Contribution of cerebrovascular factors to apathy in AD

Another understudied issue related to apathy in AD is whether apathy is due to AD pathology or due to microvascular structural damages and cerebrovascular disease. Studies using T2 FLAIR to examine white matter lesions (WML) or white matter hyperintensities (WMH) have partly addressed this question [91,92,93,94]. One large study (n = 651) found that focal grey matter atrophy and WMH burden were associated with worsening neuropsychiatric symptoms (NPS) including apathy over time in MCI and AD, with WMH having the greater contribution to NPS [92]. Increased number of vascular risk factors worsened affective NPS. This and other studies examining WMH [87,88,89,90] are generally in agreement that worsening cerebrovascular disease contributes to the presence of apathy in AD.

Other methodological issues in current neuroimaging studies in apathy

Many neuroimaging studies have used small sample sizes and did not control for general levels of disease severity.

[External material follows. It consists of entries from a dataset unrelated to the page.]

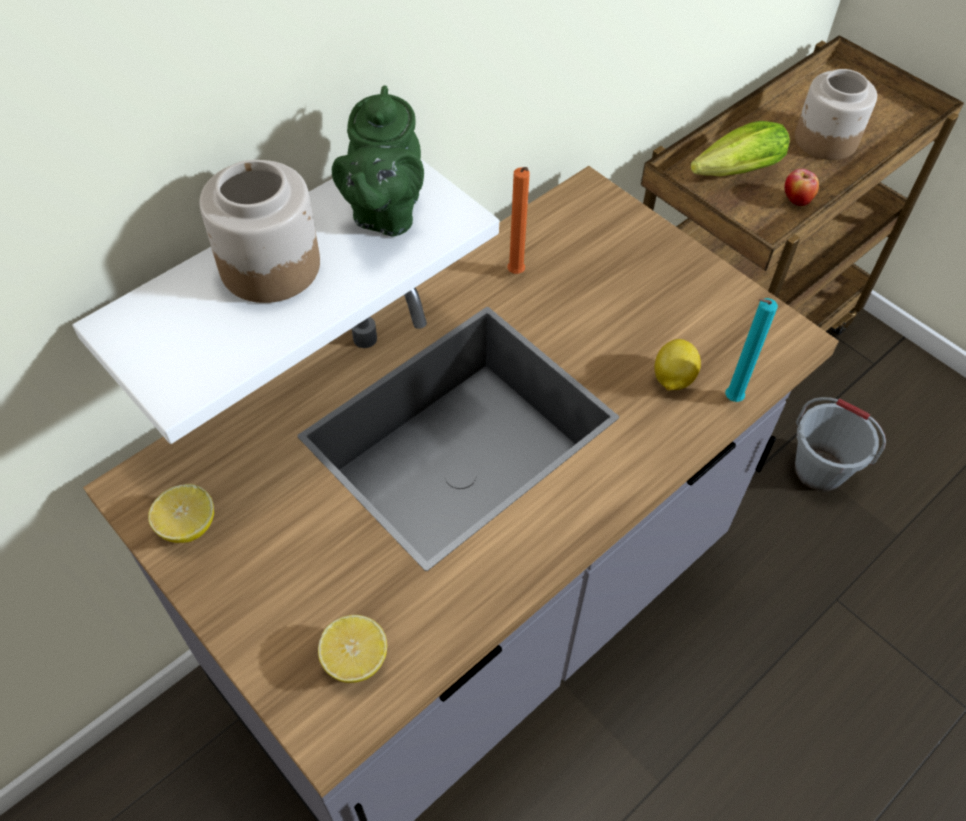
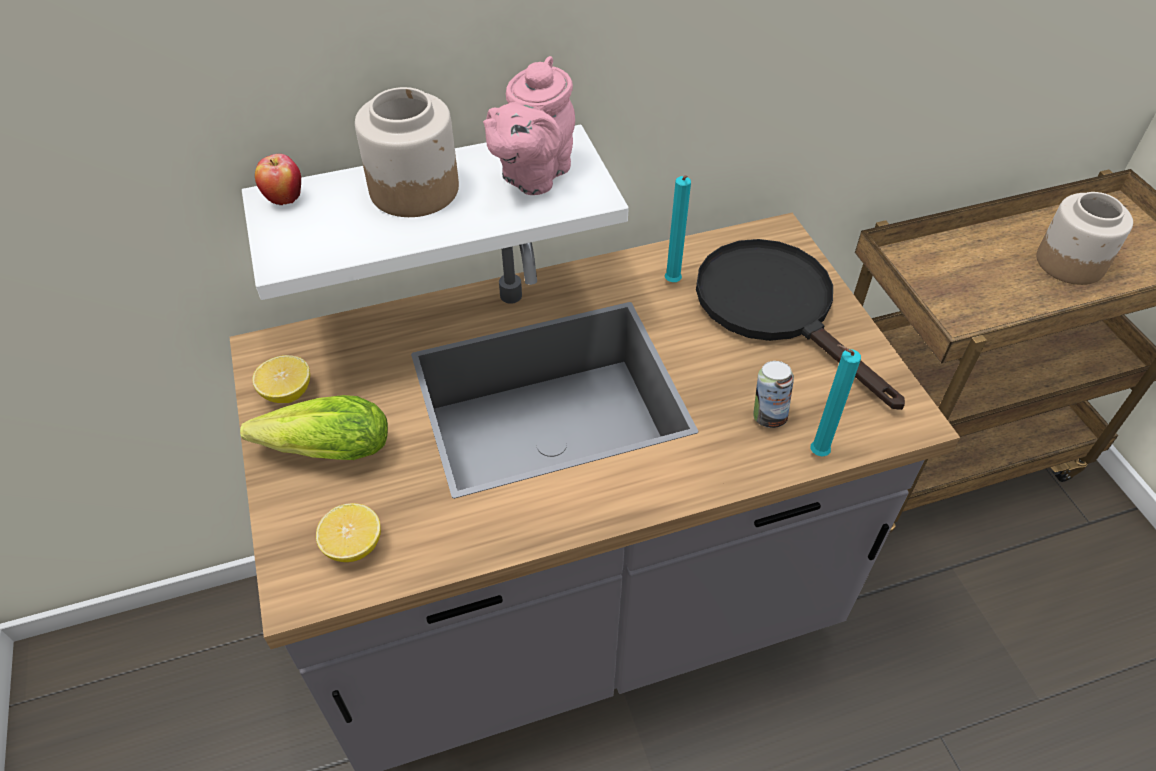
camera: 25 degrees right, 5 degrees down
green teapot [332,86,424,236] -> pink teapot [483,56,575,195]
orange candle [507,167,530,274] -> turquoise candle [665,176,691,282]
lemon [654,339,701,390] -> can [753,361,794,428]
lettuce [691,121,790,176] -> lettuce moved to [240,395,388,460]
apple [785,169,819,206] -> apple moved to [255,154,301,205]
grey bucket [795,397,886,491] -> none
none -> black frying pan [696,239,905,410]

This holds true particularly for PET and SPECT studies but was also the case for early sMRI studies as well. In these small-sample studies, one should be concerned about embracing any notions of causality. In addition, prespecified region-of-interest (ROI) analyses often predominate rather than atheoretical whole-brain studies. One caution with such “hypothesis-driven” approaches is creation of a bias in the literature that could lead to the perception of a well-established consistent association between apathy and one or more specific regions. More multi-modality studies using state-of-art data analyses methods will reduce this hypotheses-driven induced bias in the literature.

Conclusions and future directions

Apathy is a common and complex condition that clinically occurs alone but more frequently in the context of a variety of neuropsychiatric disorders. It is often found accompanied by executive dysfunction. While there are no FDA-approved pharmacological treatments for apathy, there is a mixed literature with some support for use of methylphenidate, SSRIs and cholinesterase inhibitors for apathy when it occurs in certain conditions. Repetitive TMS may hold promise as a treatment. The underlying pathophysiology is linked to pro-inflammatory processes that affect key regions of the brain, especially the frontostriatal circuits. Neuroimaging studies have helped identify possible biomarkers of apathy, but inconsistent findings may result from heterogeneity of expression of apathy (i.e., variability in which symptoms predominate), presence of comorbid neuropsychiatric disorders in which apathy is common, a spectrum of severity of cognitive function, and a variety of sociodemographic factors.

Future research should focus on identifying underlying processes and brain circuitry related to apathy across a variety of conditions, especially in depression and Alzheimer’s disease and related dementias. Such studies will help elucidate the heterogeneity of apathy and point to more tailored treatments. As potential candidate interventions are identified, subsequent clinical trials will need to account for confounding factors such as mood and cognition, and the presence of psychomotor slowing or parkinsonism [95].